Special (Saison 1, 8 épisodes) : aimer et être aimer

Special (Saison 1, 8 épisodes) : aimer et être aimer

Ryan O’Connell a adapté ses mémoires (« I’m Spécial : And Other Lies We Tell Ourselves ») pour Netflix et se met même en scène dans son propre rôle. Dans huit épisodes très courts (20 minutes maximum) on se retrouve plongés dans le quotidien pas toujours facile de notre héros. Cette petite comédie a tout d’une grande et mélange finalement les bons ingrédients. Avec un brin de Please Like Me et un autre d’Atypical, Special est justement spéciale, mais dans le bon sens du terme. Ryan O’Connell, alors plus connu pour avoir été scénariste de Will & Grace ou encore Awkward, trouve ici une façon de raconter ses mémoires et donc de s’inspirer de sa propre vie et de ses propres expériences pour faire une série touchante, loin de la caricature. C’est alors que l’on plonge dans le quotidien de ce garçon qui veut s’émanciper et quitter sa mère qui n’a de cesse de le couver depuis tout petit. Tout cela va commencer avec un stage dans la rédaction d’un magazine en ligne où il va rédiger l’article le plus lu de tout le site Internet. Bien que par moment Special tire sur la corde pour créer des ressorts comiques, le tout est fait sans jamais moquer le héros. Bien au contraire, le but est de nous toucher avec son histoire et ça fonctionne.

Couvé par sa mère, un jeune homosexuel atteint de paralysie cérébrale légère décide de prendre son destin en main, et réécrit son histoire pour vivre sa vraie vie, enfin

L’autodérision est donc une force dans Special, mais elle sert le récit et la façon dont la vie ne fait pas de cadeau à Ryan. C’est donc un récit sur le travail acharné d’un garçon qui a voulu être accepté comme il est, et qui a voulu avoir une vie différente que celle que sa maladie semble le contraindre à avoir. Certaines répliques sont d’ailleurs hilarantes, car l’on sent que tout cela est fait avec bienveillance. Par ailleurs, cette comédie est aussi Special par son format. De court épisodes de 15 minutes c’est étonnant mais cela donne un rythme aussi à cette série qui change de ce que l’on peut voir sur Netflix. Il y a un vraie espace de liberté sur cette plateforme qui permet aux créateurs de faire ce qu’ils veulent dans leur façon d’aborder les formats de leurs séries. Grâce à une écriture finaude et des personnages attachants, Special s’inscrit comme la bonne surprise venue un peu par hasard sur Netflix. Produite par Jim Parsons (The Big Bang Theory), la série permet aussi de créer un espace de visibilité pour le handicap. Après Atypical, Netflix semble chercher de nouvelles idées pour mettre en valeur des gens que l’on voit peu sur le petit écran et c’est remarquable. Surtout quand c’est fait avec autant de finesse que dans Special. Car même l’humour est aussi soigné, où toutes les répliques tombent sous le coup d’une bonne idée et ne sont pas baladées par un scénario ronronnant.

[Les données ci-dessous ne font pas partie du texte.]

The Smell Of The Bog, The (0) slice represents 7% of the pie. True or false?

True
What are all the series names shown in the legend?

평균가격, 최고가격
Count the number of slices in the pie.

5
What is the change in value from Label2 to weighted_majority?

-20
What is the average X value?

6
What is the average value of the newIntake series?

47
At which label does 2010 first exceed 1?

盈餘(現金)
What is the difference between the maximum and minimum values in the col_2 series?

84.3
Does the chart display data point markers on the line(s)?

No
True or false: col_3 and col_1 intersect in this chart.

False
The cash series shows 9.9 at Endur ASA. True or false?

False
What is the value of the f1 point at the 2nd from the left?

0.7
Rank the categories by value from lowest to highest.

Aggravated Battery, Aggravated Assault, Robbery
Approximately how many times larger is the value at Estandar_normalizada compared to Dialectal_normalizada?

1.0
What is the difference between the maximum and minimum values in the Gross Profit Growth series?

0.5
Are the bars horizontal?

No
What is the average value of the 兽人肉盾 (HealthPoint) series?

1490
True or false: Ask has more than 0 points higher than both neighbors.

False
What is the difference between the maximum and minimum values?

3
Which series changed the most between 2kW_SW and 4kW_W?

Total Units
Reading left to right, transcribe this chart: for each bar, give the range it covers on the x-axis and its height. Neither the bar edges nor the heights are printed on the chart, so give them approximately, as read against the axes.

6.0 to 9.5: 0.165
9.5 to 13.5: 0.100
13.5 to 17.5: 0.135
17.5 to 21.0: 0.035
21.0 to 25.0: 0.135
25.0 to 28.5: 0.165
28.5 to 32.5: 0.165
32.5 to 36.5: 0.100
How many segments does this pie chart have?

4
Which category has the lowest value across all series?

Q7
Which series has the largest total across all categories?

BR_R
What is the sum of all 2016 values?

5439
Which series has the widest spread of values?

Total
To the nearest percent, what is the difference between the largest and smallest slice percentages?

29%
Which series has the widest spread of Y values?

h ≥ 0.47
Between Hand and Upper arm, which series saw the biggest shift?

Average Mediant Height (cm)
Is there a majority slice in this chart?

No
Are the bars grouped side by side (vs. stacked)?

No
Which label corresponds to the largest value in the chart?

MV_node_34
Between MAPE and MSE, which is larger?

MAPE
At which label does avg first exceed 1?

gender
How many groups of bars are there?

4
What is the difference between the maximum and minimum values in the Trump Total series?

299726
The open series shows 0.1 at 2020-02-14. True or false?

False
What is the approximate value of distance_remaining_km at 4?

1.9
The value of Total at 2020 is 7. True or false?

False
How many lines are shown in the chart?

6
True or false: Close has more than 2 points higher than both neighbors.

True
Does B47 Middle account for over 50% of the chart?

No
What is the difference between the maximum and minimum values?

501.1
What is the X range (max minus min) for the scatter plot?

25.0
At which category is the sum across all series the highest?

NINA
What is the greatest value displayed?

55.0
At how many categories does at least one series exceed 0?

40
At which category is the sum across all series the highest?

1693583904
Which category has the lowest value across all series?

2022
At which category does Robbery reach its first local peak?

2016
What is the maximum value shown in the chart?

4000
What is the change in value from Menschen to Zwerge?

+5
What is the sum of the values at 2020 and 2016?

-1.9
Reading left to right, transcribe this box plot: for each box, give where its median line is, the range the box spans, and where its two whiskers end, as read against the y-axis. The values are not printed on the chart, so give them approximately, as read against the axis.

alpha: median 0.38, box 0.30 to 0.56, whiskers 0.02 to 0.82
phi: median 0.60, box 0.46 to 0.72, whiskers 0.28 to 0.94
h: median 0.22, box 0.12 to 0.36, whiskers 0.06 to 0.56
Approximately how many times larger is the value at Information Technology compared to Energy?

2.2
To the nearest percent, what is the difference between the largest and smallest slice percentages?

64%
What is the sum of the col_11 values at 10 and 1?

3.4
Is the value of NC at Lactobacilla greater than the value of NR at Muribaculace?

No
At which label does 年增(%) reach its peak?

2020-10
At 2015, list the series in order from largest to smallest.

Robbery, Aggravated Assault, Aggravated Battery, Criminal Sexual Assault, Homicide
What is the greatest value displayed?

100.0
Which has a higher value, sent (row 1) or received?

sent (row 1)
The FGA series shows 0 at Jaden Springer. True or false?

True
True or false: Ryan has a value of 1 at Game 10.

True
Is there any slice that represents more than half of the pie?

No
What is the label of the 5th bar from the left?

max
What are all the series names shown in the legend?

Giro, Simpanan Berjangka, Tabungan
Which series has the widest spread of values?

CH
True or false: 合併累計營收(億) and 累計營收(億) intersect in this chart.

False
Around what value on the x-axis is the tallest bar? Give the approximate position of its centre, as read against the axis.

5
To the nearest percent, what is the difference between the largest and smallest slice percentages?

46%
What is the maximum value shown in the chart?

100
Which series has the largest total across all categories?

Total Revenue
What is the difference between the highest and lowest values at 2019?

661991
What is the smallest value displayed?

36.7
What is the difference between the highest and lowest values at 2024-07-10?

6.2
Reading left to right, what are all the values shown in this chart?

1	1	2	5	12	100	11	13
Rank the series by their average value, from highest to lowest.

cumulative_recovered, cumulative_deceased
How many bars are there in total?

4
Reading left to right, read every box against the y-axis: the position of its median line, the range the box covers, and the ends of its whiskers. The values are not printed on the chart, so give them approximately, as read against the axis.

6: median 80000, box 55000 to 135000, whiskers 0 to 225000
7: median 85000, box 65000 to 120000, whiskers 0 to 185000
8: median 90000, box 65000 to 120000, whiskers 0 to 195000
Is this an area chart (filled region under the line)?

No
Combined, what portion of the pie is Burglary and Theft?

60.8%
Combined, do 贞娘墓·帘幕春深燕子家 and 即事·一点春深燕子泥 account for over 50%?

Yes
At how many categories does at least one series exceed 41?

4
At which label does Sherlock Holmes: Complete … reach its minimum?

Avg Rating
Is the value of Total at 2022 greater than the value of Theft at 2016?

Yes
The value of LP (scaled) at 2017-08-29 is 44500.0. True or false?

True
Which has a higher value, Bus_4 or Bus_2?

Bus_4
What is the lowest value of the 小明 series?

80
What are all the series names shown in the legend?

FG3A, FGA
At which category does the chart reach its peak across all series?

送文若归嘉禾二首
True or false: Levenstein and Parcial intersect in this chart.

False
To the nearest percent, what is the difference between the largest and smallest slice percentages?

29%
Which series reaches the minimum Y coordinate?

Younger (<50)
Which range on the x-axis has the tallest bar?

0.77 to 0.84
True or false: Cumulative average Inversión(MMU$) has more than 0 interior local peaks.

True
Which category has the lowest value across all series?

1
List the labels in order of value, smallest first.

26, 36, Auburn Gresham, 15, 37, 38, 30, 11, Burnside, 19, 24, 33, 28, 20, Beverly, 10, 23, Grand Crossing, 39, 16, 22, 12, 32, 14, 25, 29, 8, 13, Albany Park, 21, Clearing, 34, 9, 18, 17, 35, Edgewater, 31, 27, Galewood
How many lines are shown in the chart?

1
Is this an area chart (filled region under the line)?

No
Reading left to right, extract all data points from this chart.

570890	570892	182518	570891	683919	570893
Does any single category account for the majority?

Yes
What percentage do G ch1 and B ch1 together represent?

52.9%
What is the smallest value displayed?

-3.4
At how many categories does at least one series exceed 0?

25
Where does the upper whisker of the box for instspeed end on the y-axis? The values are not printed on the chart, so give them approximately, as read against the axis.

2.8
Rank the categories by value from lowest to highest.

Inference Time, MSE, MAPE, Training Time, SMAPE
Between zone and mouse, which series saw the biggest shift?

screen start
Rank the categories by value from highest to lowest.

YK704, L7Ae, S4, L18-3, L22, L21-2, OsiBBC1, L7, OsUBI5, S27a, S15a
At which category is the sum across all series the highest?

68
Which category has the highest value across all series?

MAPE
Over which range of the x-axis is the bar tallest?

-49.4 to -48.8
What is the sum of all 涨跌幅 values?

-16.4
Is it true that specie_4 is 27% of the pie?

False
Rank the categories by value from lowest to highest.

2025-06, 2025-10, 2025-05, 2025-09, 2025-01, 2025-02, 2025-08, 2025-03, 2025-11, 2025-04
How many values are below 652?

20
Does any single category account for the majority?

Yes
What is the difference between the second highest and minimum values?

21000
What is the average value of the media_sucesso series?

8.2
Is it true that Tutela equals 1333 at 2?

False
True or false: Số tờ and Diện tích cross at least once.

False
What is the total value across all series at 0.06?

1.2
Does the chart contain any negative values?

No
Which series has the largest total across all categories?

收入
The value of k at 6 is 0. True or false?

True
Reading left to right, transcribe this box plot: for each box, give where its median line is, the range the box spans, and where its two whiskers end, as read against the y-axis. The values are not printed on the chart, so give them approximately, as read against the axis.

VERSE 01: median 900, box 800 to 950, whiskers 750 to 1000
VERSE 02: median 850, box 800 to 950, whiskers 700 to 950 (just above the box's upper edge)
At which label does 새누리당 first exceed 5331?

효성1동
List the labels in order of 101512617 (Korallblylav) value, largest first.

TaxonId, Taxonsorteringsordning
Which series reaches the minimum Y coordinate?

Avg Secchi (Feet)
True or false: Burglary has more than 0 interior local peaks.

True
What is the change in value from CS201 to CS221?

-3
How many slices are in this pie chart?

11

Special ne cherche pas à faire de la démonstration et sait séduire au delà de son héros handicapé. Car cette comédie parle aussi d’autres sujets et notamment d’homosexualité et de la difficulté de s’engager dans une relation. Je retrouve un peu de Please Like Me dans cette partie du propos et ça me plaît là aussi. Je n’attendais rien de cette série, d’autant plus qu’elle est tombée sous mon nez par hasard, mais je dois avouer qu’elle est soignée, produite avec élégance et met en scène des personnages auxquels on s’attache tout de suite. Je regrette presque le fait qu’il n’y ait que huit épisodes d’une durée aussi petite car il aurait justement été intéressant de creuser le tout différemment.

Note : 7.5/10. En bref, une belle surprise venue de Netflix.